▶ **Do this**: Please rewrite all of the lines below, substituting "street-view" for every "street-level" and leaving everything else unchanged.

▶ **Extracted entries**:
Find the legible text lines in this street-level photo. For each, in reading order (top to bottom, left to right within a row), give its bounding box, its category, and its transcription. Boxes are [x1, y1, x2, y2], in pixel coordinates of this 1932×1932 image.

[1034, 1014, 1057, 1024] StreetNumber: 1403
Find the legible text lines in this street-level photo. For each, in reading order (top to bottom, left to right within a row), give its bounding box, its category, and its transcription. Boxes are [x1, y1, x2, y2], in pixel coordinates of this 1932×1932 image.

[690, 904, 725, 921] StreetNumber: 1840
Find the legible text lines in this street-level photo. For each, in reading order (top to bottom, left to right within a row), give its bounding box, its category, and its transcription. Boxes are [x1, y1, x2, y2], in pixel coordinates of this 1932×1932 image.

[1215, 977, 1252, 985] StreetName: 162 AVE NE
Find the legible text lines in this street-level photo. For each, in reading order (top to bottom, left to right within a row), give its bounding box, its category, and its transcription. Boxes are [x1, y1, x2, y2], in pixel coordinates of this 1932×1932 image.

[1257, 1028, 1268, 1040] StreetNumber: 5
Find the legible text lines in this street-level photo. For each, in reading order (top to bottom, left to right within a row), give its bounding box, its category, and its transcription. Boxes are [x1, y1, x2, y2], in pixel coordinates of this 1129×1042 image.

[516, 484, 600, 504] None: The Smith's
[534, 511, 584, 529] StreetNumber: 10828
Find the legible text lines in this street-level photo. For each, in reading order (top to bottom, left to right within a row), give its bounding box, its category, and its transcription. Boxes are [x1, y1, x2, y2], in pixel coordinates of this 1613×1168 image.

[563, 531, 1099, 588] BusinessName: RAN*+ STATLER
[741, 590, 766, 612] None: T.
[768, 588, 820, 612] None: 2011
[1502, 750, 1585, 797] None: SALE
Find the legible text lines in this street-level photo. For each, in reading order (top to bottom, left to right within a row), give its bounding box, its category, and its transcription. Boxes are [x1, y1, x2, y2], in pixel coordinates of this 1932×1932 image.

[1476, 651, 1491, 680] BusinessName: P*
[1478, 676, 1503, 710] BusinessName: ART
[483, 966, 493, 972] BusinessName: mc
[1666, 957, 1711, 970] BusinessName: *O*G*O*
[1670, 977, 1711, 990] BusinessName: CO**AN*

▶ **Result below**:
Find the legible text lines in this street-view photo. For each, in reading order (top to bottom, left to right within a row), give its bounding box, its category, and its transcription. Boxes are [x1, y1, x2, y2], in pixel coordinates of this 1932×1932 image.

[1034, 1014, 1057, 1024] StreetNumber: 1403
Find the legible text lines in this street-view photo. For each, in reading order (top to bottom, left to right within a row), give its bounding box, its category, and its transcription. Boxes are [x1, y1, x2, y2], in pixel coordinates of this 1932×1932 image.

[690, 904, 725, 921] StreetNumber: 1840
Find the legible text lines in this street-view photo. For each, in reading order (top to bottom, left to right within a row), give its bounding box, its category, and its transcription. Boxes are [x1, y1, x2, y2], in pixel coordinates of this 1932×1932 image.

[1215, 977, 1252, 985] StreetName: 162 AVE NE
Find the legible text lines in this street-view photo. For each, in reading order (top to bottom, left to right within a row), give its bounding box, its category, and its transcription. Boxes are [x1, y1, x2, y2], in pixel coordinates of this 1932×1932 image.

[1257, 1028, 1268, 1040] StreetNumber: 5
Find the legible text lines in this street-view photo. For each, in reading order (top to bottom, left to right within a row), give its bounding box, its category, and its transcription. Boxes are [x1, y1, x2, y2], in pixel coordinates of this 1129×1042 image.

[516, 484, 600, 504] None: The Smith's
[534, 511, 584, 529] StreetNumber: 10828
Find the legible text lines in this street-view photo. For each, in reading order (top to bottom, left to right within a row), give its bounding box, its category, and its transcription. Boxes are [x1, y1, x2, y2], in pixel coordinates of this 1613×1168 image.

[563, 531, 1099, 588] BusinessName: RAN*+ STATLER
[741, 590, 766, 612] None: T.
[768, 588, 820, 612] None: 2011
[1502, 750, 1585, 797] None: SALE
Find the legible text lines in this street-view photo. For each, in reading order (top to bottom, left to right within a row), give its bounding box, its category, and its transcription. Boxes are [x1, y1, x2, y2], in pixel coordinates of this 1932×1932 image.

[1476, 651, 1491, 680] BusinessName: P*
[1478, 676, 1503, 710] BusinessName: ART
[483, 966, 493, 972] BusinessName: mc
[1666, 957, 1711, 970] BusinessName: *O*G*O*
[1670, 977, 1711, 990] BusinessName: CO**AN*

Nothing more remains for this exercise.